[Data extracts]
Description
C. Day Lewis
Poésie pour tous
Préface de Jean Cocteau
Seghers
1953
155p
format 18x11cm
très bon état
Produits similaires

[Work item] Every record above is to be restated exactly as it reads.

[Solution to this task]
Description
C. Day Lewis
Poésie pour tous
Préface de Jean Cocteau
Seghers
1953
155p
format 18x11cm
très bon état
Produits similaires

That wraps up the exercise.